Fortunately for Baillie Gifford, US tech shares have been staging a recovery as a result of massive subsidies from the Biden administration – the sort of industrial policy an indy Scotland could pursue.
However, these developments have come a bit late for Baillie Gifford. The weak share price of asset managers such as Abrdn and Baillie Gifford have made them a target for predators. A New York hedge fund called Saba Capital has used these low valuations to grab a stake in various Baillie Gifford listed funds. Saba is an “activist” investor.

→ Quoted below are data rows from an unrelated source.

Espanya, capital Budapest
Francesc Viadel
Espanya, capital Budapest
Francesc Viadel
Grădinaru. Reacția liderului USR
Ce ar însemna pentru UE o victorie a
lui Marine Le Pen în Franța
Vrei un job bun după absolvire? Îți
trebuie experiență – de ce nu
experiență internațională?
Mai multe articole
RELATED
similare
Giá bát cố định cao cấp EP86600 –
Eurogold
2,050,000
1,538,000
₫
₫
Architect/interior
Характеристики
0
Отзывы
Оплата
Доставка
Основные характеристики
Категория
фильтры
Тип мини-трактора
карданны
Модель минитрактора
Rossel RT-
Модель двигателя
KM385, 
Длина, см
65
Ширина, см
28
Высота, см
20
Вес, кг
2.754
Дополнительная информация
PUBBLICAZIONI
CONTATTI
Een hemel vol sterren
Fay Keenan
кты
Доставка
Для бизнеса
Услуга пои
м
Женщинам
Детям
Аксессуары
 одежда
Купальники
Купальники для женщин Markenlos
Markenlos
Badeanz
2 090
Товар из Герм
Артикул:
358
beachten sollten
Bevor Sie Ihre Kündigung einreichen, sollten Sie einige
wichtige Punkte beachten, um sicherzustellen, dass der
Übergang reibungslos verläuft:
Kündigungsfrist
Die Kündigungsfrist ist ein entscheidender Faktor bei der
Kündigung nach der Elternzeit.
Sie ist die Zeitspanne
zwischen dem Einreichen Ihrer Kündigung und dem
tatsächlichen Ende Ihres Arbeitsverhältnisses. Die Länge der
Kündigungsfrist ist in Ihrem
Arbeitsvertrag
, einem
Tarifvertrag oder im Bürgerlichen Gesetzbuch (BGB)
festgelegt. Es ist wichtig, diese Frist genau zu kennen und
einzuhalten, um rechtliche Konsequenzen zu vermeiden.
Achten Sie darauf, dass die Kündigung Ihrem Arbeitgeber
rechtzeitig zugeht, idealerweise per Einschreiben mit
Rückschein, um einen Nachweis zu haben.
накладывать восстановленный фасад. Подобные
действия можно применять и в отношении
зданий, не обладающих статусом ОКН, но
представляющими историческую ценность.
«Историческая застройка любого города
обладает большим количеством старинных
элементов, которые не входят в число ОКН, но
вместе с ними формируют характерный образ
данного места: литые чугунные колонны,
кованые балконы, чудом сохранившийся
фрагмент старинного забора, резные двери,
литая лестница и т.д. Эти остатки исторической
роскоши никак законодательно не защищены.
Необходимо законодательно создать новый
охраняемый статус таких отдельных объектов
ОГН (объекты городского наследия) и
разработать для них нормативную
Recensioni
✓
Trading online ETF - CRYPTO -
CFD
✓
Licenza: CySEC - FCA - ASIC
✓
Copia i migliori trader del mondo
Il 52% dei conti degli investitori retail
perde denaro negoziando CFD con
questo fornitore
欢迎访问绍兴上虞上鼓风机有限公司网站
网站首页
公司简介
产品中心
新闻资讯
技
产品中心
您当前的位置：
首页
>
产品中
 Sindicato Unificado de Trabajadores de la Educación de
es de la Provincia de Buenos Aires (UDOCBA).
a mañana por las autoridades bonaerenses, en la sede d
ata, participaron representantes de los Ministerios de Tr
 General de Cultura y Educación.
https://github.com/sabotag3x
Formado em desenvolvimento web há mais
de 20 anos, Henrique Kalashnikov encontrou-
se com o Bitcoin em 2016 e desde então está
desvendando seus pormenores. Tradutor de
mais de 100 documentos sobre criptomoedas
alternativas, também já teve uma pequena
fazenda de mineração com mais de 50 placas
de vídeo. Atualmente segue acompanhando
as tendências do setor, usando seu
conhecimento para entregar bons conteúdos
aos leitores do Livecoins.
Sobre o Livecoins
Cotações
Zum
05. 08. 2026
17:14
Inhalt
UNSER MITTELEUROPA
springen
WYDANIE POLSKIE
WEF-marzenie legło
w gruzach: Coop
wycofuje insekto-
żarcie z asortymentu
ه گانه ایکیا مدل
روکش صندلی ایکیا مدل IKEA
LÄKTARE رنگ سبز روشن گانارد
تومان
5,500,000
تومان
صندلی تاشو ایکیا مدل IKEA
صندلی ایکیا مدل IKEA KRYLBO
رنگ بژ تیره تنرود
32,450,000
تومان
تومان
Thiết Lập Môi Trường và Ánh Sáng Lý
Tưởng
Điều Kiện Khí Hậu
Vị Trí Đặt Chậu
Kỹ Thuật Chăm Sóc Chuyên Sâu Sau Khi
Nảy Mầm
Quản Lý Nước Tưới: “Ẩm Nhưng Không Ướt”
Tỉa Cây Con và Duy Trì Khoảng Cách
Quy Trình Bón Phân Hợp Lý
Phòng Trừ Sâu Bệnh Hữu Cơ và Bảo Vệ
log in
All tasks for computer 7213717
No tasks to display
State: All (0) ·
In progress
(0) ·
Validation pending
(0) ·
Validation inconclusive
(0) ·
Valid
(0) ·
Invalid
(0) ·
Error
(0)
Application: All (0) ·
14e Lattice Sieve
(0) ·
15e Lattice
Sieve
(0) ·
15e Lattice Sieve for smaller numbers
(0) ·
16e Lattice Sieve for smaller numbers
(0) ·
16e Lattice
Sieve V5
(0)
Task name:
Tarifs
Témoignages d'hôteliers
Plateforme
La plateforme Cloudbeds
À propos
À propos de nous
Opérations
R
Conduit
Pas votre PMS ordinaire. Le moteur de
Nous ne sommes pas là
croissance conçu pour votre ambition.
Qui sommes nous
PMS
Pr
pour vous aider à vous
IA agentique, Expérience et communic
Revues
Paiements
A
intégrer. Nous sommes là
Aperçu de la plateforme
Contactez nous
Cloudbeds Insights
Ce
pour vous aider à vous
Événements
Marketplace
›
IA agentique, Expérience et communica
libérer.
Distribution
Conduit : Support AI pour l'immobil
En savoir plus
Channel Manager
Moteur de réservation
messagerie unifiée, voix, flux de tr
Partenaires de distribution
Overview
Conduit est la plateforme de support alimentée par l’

It buys stakes in companies and funds, then argues for them to be broken up in order to release capital.
Saba is in it for the short-term. Its approach is not patient investment. This could spell doom for what is left of the Scottish asset management industry. An independent Scotland with its own financial regulator could restrain the likes of Saba from buying up Scottish companies and gutting them.
Alas, thanks to the assistance of pro-Unionist managers at the old Standard Life, the Yes case was mischievously distorted by claims that independence would undermine the Scottish financial sector.
In fact, the lack of strong Scottish supervision allowed the Scottish banks to implode from sheer greed and mismanagement.
Now the asset management sector is in crisis. Again, this could have been avoided, or at least mitigated, by strong yet supportive regulation by a Scottish government operating in Scottish interests.
A continuing weaknesses in the SNP prospectus for independence is the ambiguity
over the timetable for creating a Scottish currency – and so for establishing a wholly Scottish system of financial regulation. The events at Abrdn and Baillie Gifford show this is not a decision we can afford to delay.